━━ Text provided ━━

Mitigation: the only mitigation is what is included in the psychiatric report which I have read about you which is your distressing childhood experiences. I do not play those down in any way shape or form and the fact that you have been treated for a series of mental health difficulties over [a] period of time. What I have to do in your case, as I do in any case involving a mental disorder, is to assess for myself the impact [of] your mental disorder on your offending and in my judgment that is low.
Your emotionally unstable personality disorder did not contribute to your offending and in my judgment adds very little mitigation. You have over the years been medicated by a series of anxiolytic drugs but of course they will not have affected by one jot your personality disorder because such is not amenable, as you now know, to medical treatment. What I have to do, therefore, is using the guidelines as much as I can I have to apply three principles. The first is to decide whether the custody threshold has been passed. Yes, it has. Secondly, I have to decide using the guidelines and my own judgment and knowledge of your case what is the least sentence of imprisonment I can impose. That in my judgment is one of two years' and ten months' imprisonment.

━━━

* Tasks to perform
1 – Answer these from the sentencing remarks:
(a) What does the judge say is the only mitigation?
(b) How many principles does the judge say must be applied?
(c) What sentence of imprisonment does the judge name as the least that can be imposed?
2 – Reproduce the stretch of the sentencing remarks from "Mitigation: the only" through "that is low.".
3 – Does each statement agree with the sentencing remarks? Answer yes or no, and quote the words that decide it.
(a) The judge rates the impact of the mental disorder on the offending as low.
(b) The anxiolytic drugs had an effect on the personality disorder.
(c) The judge finds that the custody threshold has not been passed.
The data after this point are not needed.

━━ Raw data ━━

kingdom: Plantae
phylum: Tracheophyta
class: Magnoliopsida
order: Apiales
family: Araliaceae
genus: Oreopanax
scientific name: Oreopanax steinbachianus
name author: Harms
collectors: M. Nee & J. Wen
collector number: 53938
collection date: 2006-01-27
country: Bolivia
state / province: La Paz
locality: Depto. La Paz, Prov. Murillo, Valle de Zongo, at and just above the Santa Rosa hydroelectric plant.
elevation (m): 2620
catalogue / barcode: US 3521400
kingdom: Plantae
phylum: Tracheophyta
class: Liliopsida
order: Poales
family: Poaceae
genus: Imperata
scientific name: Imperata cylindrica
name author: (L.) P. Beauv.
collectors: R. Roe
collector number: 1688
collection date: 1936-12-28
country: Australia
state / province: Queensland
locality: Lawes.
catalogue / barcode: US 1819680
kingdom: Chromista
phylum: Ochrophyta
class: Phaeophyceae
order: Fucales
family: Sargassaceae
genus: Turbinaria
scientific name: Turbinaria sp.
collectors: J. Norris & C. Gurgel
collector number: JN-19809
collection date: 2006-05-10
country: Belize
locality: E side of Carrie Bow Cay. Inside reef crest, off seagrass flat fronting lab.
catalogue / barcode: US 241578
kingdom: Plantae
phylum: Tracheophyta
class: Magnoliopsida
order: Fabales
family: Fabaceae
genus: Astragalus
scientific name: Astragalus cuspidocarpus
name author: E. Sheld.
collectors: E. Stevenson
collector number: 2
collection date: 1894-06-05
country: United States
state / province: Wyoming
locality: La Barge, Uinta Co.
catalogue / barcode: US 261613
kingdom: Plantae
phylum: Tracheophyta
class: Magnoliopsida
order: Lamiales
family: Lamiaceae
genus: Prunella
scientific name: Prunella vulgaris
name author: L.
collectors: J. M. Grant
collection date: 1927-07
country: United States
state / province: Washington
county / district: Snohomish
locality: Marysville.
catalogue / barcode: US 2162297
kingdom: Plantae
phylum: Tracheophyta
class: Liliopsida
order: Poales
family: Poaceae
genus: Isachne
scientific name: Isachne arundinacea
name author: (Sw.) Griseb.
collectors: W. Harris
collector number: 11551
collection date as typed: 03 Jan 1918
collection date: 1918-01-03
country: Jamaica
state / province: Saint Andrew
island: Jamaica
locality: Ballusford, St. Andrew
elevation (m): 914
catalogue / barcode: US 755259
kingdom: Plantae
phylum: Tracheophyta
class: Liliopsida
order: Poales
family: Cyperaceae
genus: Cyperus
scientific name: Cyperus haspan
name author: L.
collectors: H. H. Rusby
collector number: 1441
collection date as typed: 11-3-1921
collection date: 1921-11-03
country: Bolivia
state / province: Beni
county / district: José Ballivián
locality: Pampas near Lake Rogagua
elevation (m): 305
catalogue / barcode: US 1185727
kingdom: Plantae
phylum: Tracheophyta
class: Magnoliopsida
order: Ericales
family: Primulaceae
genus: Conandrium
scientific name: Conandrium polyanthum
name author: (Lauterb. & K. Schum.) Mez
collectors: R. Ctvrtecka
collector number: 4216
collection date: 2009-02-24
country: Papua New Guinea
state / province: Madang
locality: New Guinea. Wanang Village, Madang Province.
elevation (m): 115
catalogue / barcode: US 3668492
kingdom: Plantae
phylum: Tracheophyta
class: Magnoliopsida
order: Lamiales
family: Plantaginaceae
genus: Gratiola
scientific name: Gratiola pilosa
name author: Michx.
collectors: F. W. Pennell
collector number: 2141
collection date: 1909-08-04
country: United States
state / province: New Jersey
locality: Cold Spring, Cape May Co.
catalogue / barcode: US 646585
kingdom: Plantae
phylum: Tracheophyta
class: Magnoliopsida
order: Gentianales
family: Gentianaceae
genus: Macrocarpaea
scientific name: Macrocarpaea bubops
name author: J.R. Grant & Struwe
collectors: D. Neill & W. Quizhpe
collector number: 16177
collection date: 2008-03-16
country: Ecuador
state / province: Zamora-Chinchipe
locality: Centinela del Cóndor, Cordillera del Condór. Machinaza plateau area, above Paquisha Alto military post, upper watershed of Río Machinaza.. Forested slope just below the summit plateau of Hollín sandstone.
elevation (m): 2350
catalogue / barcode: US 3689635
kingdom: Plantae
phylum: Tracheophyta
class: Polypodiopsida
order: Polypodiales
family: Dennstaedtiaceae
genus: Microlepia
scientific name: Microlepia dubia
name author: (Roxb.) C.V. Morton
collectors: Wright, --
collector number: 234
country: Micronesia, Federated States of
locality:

━━━

* Exercise solutions
1 –
(a) What is included in the psychiatric report, which is the distressing childhood experiences.
(b) Three.
(c) Two years and ten months' imprisonment.

2 –
Mitigation: the only mitigation is what is included in the psychiatric report which I have read about you which is your distressing childhood experiences. I do not play those down in any way shape or form and the fact that you have been treated for a series of mental health difficulties over [a] period of time. What I have to do in your case, as I do in any case involving a mental disorder, is to assess for myself the impact [of] your mental disorder on your offending and in my judgment that is low.

3 –
(a) Yes: "in my judgment that is low."
(b) No: "they will not have affected by one jot your personality disorder"
(c) No: "Yes, it has."